Observation of classically `forbidden' electromagnetic wave propagation and implications for neutrino detection

TL;DR

This paper reports the unexpected observation of electromagnetic wave propagation in regions previously thought to be shadowed in Antarctic ice, which could significantly impact neutrino detection experiments.

Contribution

It demonstrates experimentally that electromagnetic waves can propagate through forbidden zones in ice, challenging existing models of radio wave propagation in neutrino detection.

Findings

Electromagnetic waves can travel in shadowed regions of ice.

Shadow-signal propagation observed at South Pole and Ross Ice Shelf.

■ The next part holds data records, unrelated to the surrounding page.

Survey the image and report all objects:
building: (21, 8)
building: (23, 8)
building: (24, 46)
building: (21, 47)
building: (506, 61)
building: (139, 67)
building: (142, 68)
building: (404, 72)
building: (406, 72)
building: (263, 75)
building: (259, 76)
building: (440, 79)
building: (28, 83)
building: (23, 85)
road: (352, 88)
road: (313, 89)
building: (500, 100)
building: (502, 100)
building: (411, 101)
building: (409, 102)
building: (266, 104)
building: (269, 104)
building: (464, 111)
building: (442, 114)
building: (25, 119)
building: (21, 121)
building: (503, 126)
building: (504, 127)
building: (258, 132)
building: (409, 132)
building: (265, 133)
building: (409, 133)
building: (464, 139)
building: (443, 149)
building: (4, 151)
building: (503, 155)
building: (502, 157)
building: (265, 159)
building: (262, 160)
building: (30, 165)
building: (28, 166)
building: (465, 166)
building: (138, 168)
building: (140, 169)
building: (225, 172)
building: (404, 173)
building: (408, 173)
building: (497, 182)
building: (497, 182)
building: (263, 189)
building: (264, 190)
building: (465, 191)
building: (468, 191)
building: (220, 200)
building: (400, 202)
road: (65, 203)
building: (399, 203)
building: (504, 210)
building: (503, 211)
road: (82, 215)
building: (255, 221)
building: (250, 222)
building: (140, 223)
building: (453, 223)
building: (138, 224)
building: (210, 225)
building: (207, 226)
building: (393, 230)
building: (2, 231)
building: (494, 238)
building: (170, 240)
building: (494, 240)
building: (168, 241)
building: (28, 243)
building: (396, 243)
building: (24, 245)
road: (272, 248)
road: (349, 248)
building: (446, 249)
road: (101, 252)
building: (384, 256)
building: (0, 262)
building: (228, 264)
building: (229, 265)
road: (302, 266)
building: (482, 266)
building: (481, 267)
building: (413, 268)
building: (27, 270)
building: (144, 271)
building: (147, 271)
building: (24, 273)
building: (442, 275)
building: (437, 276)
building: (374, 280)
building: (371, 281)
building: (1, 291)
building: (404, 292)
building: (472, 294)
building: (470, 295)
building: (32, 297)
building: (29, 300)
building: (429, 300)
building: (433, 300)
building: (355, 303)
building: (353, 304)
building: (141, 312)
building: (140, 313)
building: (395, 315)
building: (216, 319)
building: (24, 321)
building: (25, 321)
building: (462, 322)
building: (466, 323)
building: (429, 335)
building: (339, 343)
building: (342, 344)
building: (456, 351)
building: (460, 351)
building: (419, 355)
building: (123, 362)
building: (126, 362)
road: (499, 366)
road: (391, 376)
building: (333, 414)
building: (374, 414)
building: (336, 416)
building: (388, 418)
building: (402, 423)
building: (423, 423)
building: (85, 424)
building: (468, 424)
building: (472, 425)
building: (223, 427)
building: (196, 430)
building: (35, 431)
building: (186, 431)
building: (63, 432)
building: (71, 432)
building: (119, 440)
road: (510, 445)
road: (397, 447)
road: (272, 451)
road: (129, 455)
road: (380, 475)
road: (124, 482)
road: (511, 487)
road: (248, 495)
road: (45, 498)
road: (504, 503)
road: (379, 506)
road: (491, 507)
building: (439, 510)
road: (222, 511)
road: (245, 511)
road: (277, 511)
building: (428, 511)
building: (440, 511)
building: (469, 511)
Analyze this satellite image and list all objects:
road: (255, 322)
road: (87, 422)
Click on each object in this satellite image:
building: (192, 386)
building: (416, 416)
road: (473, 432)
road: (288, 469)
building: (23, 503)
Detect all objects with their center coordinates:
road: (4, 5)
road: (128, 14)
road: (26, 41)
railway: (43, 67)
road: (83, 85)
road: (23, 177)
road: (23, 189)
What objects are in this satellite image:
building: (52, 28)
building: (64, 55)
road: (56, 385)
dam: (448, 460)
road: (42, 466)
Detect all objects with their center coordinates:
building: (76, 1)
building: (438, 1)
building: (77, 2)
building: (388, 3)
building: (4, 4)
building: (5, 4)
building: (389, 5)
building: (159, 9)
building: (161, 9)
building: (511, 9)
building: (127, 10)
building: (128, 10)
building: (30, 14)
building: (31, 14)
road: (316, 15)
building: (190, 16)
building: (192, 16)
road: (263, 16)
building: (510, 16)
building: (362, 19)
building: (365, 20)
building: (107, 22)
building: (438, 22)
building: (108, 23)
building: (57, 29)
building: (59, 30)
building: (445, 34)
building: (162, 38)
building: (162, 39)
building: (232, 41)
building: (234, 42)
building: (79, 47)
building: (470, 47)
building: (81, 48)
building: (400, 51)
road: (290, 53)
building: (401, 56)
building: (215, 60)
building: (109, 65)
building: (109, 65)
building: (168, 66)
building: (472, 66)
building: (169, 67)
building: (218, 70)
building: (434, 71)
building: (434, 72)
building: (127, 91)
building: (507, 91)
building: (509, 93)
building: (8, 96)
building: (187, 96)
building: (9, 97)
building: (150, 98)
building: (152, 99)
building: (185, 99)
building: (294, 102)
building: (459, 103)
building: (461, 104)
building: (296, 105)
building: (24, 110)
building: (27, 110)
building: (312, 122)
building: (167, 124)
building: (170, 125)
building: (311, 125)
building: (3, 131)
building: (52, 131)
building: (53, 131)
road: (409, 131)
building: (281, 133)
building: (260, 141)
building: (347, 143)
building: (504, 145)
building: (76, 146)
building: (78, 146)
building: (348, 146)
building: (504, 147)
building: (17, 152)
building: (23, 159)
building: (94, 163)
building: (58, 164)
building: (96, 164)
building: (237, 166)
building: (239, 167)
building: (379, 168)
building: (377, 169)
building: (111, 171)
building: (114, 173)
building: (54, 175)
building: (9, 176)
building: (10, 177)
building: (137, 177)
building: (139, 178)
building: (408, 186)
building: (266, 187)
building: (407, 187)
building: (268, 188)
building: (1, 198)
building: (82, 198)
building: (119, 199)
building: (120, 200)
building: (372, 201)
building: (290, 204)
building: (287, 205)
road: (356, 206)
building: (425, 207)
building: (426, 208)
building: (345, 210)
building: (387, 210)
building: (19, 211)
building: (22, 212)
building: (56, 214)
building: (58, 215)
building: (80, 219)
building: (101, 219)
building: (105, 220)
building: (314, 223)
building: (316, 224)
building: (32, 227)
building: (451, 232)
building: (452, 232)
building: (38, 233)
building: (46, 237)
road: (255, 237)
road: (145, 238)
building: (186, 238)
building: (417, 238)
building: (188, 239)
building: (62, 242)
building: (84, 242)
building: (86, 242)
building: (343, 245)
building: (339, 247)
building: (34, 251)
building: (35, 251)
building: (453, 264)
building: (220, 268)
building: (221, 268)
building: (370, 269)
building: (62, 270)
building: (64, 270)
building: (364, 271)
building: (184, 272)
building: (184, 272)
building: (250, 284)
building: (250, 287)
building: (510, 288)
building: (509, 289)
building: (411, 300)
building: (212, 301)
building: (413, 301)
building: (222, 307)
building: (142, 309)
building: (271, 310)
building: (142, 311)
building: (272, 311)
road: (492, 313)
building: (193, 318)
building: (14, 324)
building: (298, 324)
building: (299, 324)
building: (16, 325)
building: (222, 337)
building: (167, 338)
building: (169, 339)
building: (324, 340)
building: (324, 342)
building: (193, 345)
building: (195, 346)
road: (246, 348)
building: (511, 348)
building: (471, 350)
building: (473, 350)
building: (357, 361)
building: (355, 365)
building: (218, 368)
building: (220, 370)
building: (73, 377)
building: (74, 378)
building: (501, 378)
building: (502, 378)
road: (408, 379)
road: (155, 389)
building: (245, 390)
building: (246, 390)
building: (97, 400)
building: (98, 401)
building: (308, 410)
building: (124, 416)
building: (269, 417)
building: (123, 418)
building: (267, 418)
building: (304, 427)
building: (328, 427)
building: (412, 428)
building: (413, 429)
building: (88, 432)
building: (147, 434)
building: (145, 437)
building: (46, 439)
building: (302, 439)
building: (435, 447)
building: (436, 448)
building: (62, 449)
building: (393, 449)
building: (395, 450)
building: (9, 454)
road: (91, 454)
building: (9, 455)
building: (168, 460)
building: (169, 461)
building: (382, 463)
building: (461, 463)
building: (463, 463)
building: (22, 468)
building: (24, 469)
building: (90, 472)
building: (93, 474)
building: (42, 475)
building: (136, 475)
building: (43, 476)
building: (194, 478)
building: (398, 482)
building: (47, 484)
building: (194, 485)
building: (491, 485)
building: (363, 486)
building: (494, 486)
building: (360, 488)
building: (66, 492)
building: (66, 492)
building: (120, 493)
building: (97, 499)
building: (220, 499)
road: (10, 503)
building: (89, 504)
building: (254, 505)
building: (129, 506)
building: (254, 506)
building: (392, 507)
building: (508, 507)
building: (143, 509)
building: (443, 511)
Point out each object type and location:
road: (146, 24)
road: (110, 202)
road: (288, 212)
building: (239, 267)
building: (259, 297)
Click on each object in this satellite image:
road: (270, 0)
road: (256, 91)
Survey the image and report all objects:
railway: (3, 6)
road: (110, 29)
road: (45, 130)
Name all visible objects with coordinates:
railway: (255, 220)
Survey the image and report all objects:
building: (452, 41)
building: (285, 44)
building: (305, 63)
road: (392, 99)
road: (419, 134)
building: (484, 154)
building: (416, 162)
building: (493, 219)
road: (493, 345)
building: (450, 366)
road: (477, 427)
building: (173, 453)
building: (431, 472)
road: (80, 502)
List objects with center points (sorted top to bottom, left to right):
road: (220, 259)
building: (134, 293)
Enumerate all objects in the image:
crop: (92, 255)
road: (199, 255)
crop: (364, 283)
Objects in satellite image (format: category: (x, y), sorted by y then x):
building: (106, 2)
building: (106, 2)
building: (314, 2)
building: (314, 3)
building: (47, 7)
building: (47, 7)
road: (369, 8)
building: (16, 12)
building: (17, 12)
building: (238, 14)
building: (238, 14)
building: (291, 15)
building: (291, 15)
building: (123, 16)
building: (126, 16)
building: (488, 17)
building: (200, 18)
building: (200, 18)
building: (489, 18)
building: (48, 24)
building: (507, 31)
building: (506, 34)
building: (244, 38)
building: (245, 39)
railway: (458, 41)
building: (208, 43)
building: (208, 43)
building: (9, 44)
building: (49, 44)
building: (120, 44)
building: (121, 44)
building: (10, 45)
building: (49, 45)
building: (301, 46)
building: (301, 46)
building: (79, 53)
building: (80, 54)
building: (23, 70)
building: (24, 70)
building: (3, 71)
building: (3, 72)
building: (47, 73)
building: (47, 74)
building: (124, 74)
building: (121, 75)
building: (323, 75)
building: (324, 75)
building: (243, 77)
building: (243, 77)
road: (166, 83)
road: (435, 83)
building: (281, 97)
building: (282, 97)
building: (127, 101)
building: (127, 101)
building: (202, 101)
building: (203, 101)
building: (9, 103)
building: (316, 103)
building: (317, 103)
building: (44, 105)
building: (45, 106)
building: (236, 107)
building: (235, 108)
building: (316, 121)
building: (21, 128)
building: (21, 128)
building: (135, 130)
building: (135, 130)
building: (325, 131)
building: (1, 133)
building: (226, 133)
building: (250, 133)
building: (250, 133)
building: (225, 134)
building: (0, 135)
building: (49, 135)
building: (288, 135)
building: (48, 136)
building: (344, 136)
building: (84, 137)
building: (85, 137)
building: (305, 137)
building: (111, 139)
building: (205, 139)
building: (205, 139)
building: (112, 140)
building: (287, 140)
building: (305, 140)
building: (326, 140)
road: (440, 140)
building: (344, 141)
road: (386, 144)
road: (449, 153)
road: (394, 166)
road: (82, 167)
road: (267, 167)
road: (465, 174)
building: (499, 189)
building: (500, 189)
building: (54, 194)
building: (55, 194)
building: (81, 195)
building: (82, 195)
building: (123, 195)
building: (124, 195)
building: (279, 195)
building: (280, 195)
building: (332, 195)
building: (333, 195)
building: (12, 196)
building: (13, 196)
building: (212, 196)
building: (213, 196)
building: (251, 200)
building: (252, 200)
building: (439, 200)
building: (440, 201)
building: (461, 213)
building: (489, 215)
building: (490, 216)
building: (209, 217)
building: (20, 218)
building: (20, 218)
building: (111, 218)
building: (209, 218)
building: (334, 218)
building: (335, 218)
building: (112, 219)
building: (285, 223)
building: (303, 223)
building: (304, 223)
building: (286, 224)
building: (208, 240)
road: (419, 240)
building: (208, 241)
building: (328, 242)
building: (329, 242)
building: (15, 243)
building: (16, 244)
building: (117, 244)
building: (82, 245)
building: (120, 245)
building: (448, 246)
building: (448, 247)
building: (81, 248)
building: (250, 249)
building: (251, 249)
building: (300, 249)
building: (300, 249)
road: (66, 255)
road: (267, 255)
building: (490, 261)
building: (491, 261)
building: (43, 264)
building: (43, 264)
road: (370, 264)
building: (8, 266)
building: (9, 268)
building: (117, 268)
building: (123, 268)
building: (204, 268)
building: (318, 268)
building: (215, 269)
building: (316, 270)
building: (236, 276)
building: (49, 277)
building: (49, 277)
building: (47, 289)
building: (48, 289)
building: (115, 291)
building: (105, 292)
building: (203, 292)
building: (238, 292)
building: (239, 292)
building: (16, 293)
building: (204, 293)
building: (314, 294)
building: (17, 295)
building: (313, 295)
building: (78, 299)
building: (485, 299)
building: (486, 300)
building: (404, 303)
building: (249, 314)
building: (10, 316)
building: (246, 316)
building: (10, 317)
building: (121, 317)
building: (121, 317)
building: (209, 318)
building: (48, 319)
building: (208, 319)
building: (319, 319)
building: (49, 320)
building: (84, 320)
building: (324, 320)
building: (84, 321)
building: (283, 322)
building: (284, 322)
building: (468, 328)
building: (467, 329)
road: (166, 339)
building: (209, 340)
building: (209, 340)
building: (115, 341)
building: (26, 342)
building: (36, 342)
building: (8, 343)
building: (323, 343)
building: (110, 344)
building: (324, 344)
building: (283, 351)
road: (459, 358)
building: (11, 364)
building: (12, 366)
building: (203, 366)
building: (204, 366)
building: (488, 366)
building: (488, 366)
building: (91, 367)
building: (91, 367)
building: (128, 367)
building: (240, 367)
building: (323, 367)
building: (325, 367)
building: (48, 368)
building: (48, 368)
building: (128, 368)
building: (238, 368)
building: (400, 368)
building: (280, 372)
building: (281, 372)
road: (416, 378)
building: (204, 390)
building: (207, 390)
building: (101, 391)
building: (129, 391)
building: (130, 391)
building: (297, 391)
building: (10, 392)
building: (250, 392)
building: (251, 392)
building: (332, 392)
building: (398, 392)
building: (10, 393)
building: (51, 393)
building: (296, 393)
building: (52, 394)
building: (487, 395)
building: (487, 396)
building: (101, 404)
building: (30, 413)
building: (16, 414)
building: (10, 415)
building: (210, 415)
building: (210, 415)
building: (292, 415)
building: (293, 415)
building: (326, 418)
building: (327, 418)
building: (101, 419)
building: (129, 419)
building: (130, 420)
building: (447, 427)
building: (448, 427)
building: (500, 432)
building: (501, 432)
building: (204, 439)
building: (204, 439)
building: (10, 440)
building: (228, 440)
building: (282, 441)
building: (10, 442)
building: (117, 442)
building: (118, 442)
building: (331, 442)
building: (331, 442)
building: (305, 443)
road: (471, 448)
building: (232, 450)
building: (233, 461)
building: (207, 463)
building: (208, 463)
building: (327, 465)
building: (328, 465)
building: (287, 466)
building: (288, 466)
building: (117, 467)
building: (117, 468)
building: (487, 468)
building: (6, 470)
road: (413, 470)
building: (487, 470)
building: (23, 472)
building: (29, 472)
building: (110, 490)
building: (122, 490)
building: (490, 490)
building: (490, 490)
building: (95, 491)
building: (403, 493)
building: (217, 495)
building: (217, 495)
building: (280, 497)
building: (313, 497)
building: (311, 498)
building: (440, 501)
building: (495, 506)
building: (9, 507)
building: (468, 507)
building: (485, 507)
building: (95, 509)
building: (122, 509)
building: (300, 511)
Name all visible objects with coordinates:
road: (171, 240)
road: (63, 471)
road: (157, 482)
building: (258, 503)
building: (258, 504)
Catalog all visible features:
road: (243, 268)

Implications for improving neutrino detection sensitivity.

Abstract

Ongoing experimental efforts in Antarctica seek to detect ultra-high energy neutrinos by measurement of radio-frequency (RF) Askaryan radiation generated by the collision of a neutrino with an ice molecule. An array of RF antennas, deployed either in-ice or in-air, is used to infer the properties of the neutrino. To evaluate their experimental sensitivity, such experiments require a refractive index model for ray tracing radio-wave trajectories from a putative in-ice neutrino interaction point to the receiving antennas; this gives the degree of signal absorption or ray bending from source to receiver. The gradient in the density profile over the upper 200 meters of Antarctic ice, coupled with Fermat's least-time principle, implies ray "bending" and the existence of "forbidden" zones for predominantly horizontal signal propagation at shallow depths. After re-deriving the formulas describing such shadowing, we report on experimental results that, somewhat unexpectedly, demonstrate the existence of electromagnetic wave transport modes from nominally shadowed regions. The fact that this shadow-signal propagation is observed both at South Pole and the Ross Ice Shelf in Antarctica suggests that the effect may be a generic property of polar ice, with potentially important implications for experiments seeking to detect neutrinos.